For a long while then they sat silent.

``It mightn't have been so very far from here,'' said the platoon commander. ``It was in France, now I come to think of it. But it was a lovely part of France, all woods and orchards. Nothing like this, thank God.'' And he glanced with a tired look at the unutterable desolation.

``Where was it?'' said the other.

``In Picardy,'' he said.

``Aren't we in Picardy now?'' said his friend.

``Are we?'' he said.

``I don't know. The maps don't call it Picardy.''

``It was a fine place, anyway,'' the platoon commander said. ``There seemed always to be a wonderful light on the hills. A kind of short grass grew on them, and it shone in the sun at evening. There were black woods above them. A man used to come out of them singing at evening.''

He looked wearily round at the brown desolation of weeds. As far as the two officers could see there was nothing but brown weeds and bits of brown barbed wire. He turned from the desolate scene back to his reminiscences.

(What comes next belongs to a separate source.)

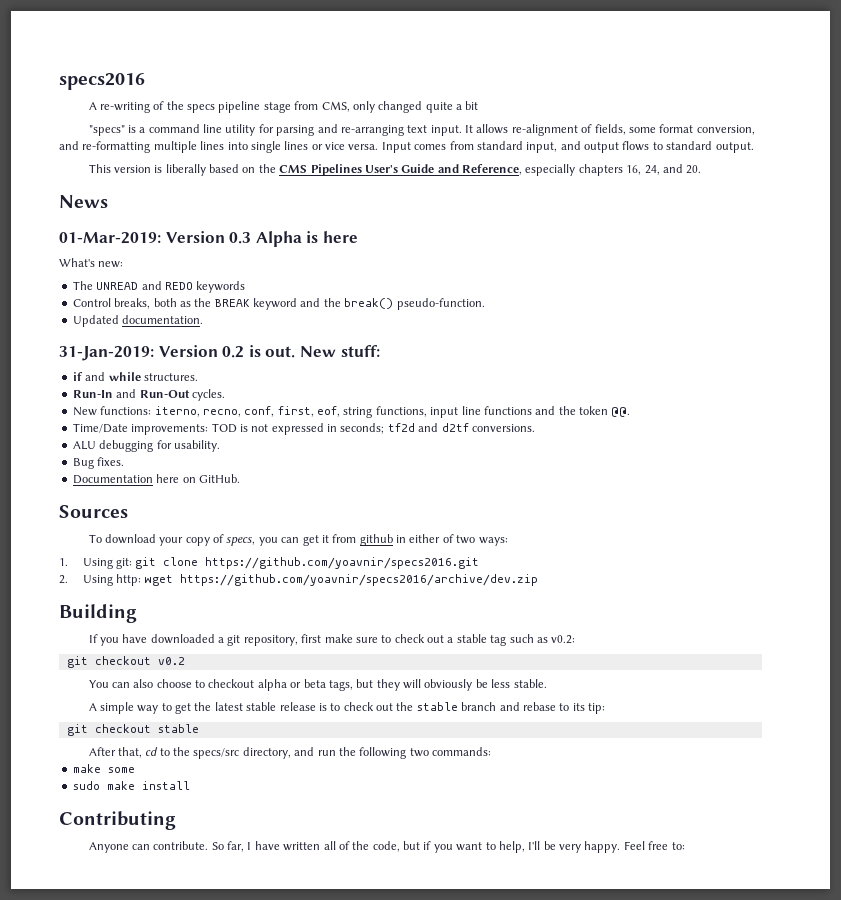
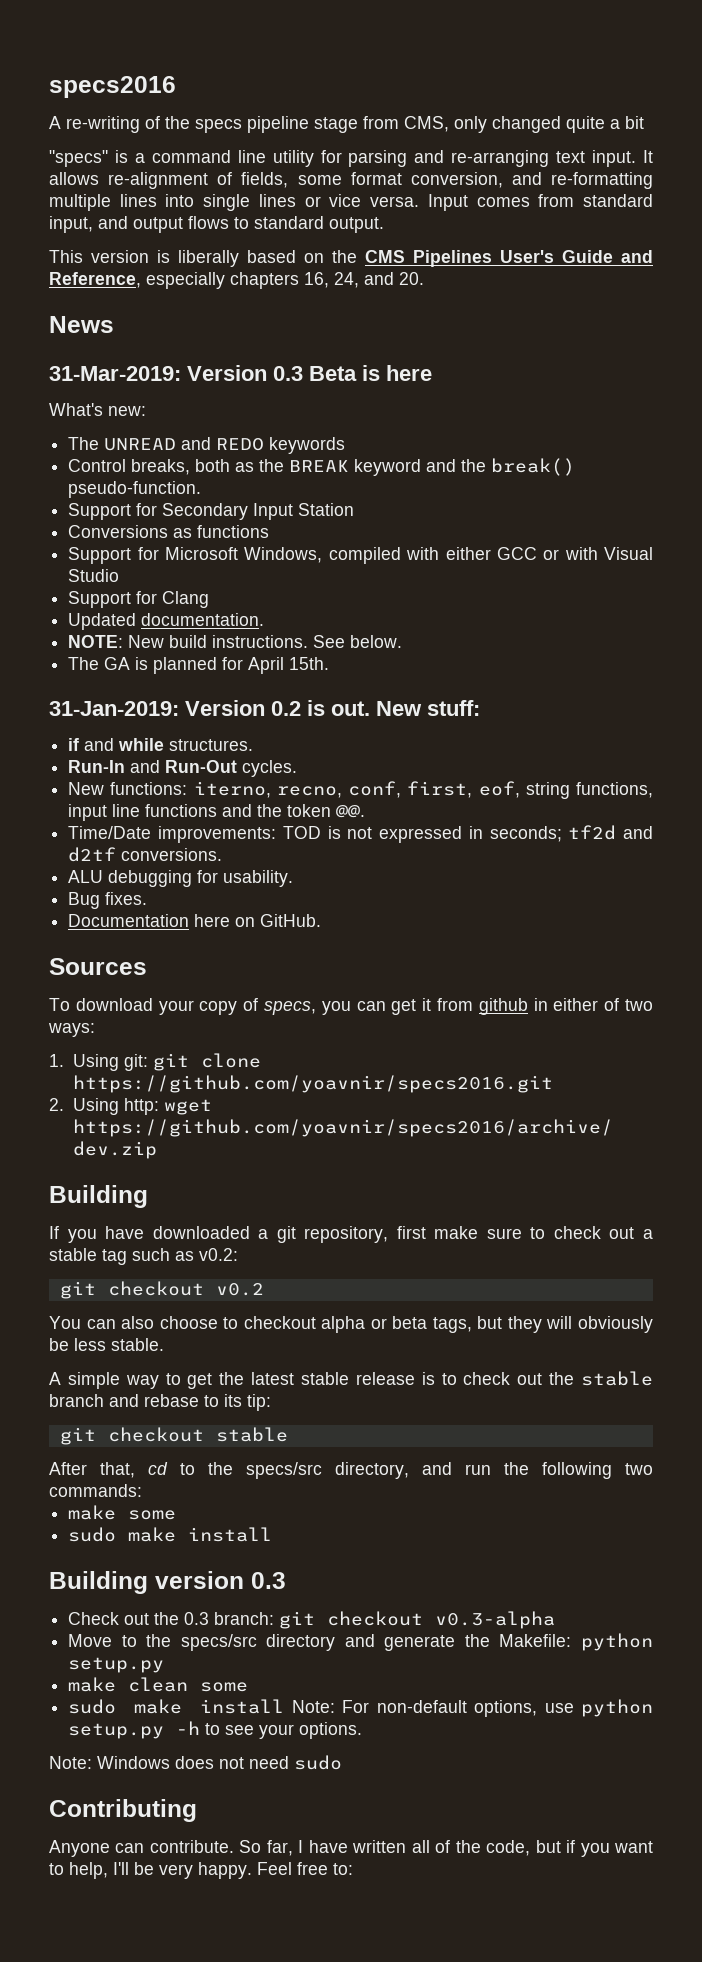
[59,232,161,244] 01-Mar-2019: -> [49,366,181,381] 31-Mar-2019:
[255,231,302,247] Alpha -> [309,366,357,381] Beta
[72,315,204,327] Updated documentation. -> [68,503,355,520] [68,525,270,538] [68,547,653,564] [68,569,120,582] [68,591,210,608] [68,613,265,630] [68,635,403,648] [68,657,330,674] Support for Secondary Input Station // Conversions as functions // Support for Microsoft Windows, compiled with either GCC or with Visual Studio // Support for Clang // Updated documentation. // NOTE: New build instructions. See below. // The GA is planned for April 15th.
(190, 785) none -> [49,1571,286,1594] [68,1611,556,1629] [68,1633,653,1651] [68,1657,165,1673] [68,1677,249,1692] [68,1699,653,1717] [68,1721,363,1739] [49,1755,342,1770] // Building version 0.3 // Check out the 0.3 branch: git checkout v0.3-alpha // Move to the specs/src directory and generate the Makefile: python setup.py // make clean some // sudo make install Note: For non-default options, use python setup.py -h to see your options. // Note: Windows does not need sudo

``He came singing through the orchards into the village,'' he said. ``A quaint old place with queer gables, called Ville-en-Bois.''

``Do you know where we are?'' said the other.

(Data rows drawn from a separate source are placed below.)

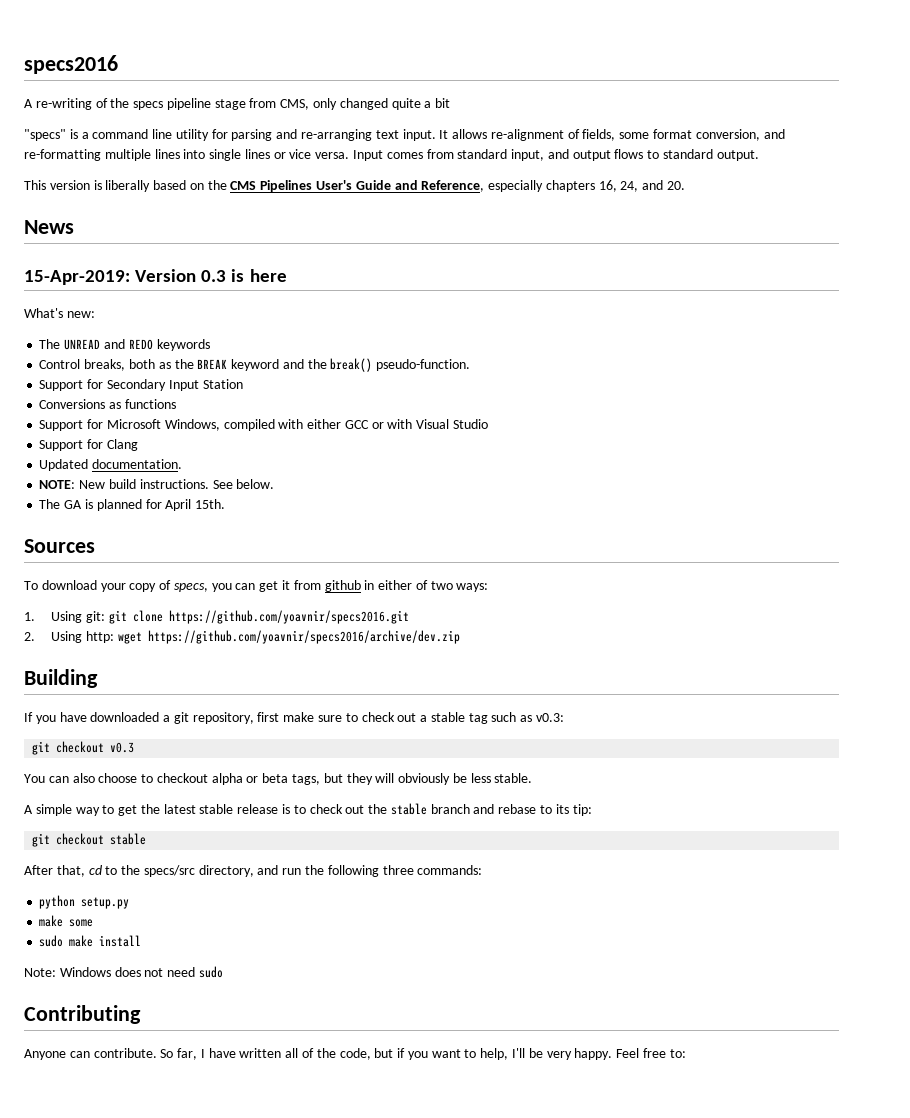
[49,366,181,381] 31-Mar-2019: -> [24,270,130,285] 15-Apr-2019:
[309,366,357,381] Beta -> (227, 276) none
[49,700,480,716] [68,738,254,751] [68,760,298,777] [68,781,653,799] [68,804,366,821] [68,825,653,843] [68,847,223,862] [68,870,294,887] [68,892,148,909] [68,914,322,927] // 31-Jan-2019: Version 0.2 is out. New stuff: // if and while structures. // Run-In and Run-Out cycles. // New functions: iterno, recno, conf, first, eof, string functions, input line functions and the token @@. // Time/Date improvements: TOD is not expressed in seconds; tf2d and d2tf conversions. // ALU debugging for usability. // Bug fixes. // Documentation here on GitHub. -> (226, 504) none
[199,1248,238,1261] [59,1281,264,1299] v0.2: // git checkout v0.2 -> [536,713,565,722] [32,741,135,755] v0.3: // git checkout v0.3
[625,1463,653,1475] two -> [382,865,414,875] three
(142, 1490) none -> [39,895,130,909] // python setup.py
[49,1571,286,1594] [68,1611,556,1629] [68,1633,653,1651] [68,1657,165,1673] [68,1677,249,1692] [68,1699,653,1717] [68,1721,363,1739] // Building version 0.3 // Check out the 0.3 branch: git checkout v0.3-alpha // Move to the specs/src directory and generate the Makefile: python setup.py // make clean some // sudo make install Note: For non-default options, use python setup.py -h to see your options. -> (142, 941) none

``No, said the platoon commander.''

``I thought not,'' he said. ``Hadn't you better take a look at the map?''

``I suppose so,'' said the platoon commander, and he smoothed out his map and wearily got to the business of finding out where he was.

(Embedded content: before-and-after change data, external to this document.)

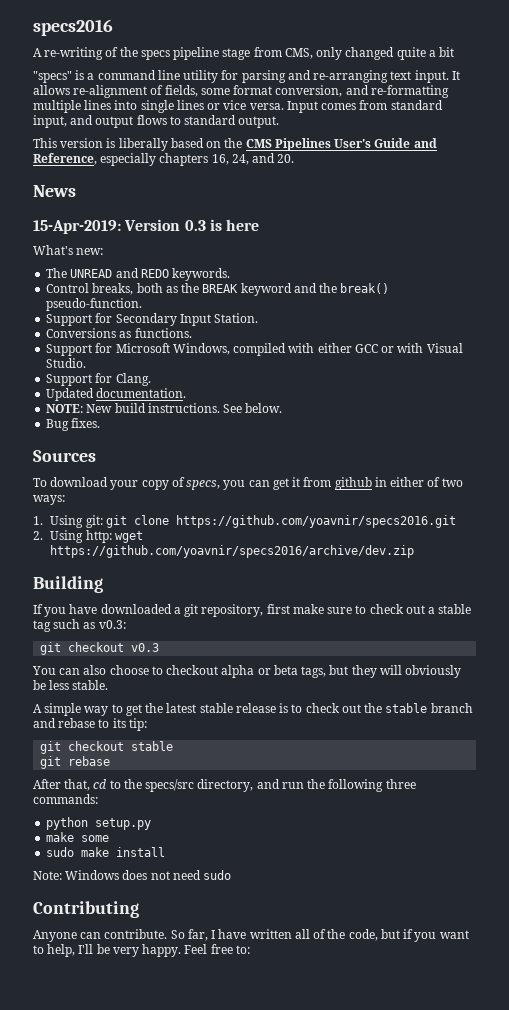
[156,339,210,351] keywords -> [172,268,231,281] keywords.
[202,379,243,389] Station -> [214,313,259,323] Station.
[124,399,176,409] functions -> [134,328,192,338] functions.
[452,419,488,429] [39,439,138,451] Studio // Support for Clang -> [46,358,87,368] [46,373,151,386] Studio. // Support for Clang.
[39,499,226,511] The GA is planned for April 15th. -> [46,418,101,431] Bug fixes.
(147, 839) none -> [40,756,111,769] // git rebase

``Good Lord!'' he said. ``Ville-en-Bois!''

Spring in England and Flanders

Very soon the earliest primroses will be coming out in woods wherever they have been sheltered from the north. They will grow bolder as the days go by, and spread and come all down the slopes of sunny hills. Then the anemones will come, like a shy pale people, one of the tribes of the elves, who dare not leave the innermost deeps of the wood: in those days all the trees will be in leaf, the bluebells will follow, and certain fortunate woods will shelter such myriads of them that the bright fresh green of the beech trees will flash between two blues, the blue of the sky and the deeper blue of the bluebells. Later the violets come, and such a time as this is the perfect time to see England: when the cuckoo is heard and he surprises his hearers; when evenings are lengthening out and the bat is abroad again; and all the flowers are out and all the birds sing. At such a time not only Nature smiles but our quiet villages and grave old spires wake up from winter in the mellow air and wear their centuries lightly. At such a time you might come just at evening on one of those old villages in a valley and find it in the mood to tell you the secret of the ages that it hid and treasured there before the Normans came. Who knows? For they are very old, very wise, very friendly; they might speak to you one warm evening. If you went to them after great suffering they might speak to you; after nights and nights of shelling over in France, they might speak to you and you might hear them clearly.